(Some records)
•••
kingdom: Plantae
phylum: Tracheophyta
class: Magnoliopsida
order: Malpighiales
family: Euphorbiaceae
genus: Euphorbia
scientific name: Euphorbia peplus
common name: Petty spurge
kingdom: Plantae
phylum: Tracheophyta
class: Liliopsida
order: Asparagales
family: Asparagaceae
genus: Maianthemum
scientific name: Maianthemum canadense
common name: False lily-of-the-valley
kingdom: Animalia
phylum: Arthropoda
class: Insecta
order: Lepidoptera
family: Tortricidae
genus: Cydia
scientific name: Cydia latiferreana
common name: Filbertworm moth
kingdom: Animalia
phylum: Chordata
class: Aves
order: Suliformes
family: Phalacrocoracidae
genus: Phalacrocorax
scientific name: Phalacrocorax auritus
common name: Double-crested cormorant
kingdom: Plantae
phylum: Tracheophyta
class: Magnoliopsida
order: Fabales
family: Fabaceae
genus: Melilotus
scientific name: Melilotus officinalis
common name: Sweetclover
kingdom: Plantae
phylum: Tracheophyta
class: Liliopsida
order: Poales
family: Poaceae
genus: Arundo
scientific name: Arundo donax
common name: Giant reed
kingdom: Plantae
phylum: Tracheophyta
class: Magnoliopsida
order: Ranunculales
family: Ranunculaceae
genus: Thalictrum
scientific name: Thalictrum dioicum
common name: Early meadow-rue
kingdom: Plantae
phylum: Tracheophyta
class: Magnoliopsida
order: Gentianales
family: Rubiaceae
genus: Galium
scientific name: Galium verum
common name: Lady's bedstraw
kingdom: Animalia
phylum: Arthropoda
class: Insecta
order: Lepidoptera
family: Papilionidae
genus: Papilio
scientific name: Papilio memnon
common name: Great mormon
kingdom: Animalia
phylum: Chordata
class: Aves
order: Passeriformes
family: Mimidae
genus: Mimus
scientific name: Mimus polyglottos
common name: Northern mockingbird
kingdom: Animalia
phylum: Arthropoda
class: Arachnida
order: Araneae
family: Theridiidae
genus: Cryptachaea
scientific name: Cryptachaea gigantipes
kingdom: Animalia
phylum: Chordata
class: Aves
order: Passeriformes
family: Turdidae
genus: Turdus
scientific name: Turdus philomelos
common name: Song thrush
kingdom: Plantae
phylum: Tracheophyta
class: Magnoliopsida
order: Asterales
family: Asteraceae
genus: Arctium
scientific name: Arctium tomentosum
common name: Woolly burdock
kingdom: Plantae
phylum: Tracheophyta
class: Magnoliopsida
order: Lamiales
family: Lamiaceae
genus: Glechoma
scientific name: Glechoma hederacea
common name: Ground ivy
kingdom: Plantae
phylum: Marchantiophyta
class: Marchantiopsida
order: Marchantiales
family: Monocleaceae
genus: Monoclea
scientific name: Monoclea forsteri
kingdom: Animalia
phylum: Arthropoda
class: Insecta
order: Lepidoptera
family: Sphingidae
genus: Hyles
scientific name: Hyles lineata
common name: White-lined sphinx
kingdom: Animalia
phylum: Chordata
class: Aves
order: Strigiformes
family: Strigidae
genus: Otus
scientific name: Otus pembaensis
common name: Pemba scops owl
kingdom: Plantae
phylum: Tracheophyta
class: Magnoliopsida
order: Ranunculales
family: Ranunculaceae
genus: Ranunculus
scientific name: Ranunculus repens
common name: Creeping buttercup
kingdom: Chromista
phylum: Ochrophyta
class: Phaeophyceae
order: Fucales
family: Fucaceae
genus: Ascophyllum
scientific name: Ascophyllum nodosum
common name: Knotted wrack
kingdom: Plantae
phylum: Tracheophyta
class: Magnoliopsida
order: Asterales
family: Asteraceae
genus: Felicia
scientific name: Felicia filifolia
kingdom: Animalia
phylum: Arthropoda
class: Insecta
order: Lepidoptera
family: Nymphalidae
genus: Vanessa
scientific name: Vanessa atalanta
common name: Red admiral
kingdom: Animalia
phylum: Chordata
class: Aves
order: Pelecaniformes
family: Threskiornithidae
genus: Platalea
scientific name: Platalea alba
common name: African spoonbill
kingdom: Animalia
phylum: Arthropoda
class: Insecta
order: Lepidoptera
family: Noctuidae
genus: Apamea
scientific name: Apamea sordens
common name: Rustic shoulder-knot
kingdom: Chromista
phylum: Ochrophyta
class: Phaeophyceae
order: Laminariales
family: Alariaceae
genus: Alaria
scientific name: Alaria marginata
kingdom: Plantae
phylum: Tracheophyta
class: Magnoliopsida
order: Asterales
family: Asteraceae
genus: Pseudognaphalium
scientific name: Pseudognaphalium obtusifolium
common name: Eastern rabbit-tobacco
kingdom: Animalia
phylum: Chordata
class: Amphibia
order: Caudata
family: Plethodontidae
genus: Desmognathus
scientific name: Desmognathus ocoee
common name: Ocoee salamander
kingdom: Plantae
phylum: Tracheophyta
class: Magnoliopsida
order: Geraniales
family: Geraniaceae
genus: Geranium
•••
• [EXERCISE AIM] Write out word for word every line from the start of the items through the line containing "family: Asparagaceae", including that line.

• [ANSWER IN FULL]
kingdom: Plantae
phylum: Tracheophyta
class: Magnoliopsida
order: Malpighiales
family: Euphorbiaceae
genus: Euphorbia
scientific name: Euphorbia peplus
common name: Petty spurge
kingdom: Plantae
phylum: Tracheophyta
class: Liliopsida
order: Asparagales
family: Asparagaceae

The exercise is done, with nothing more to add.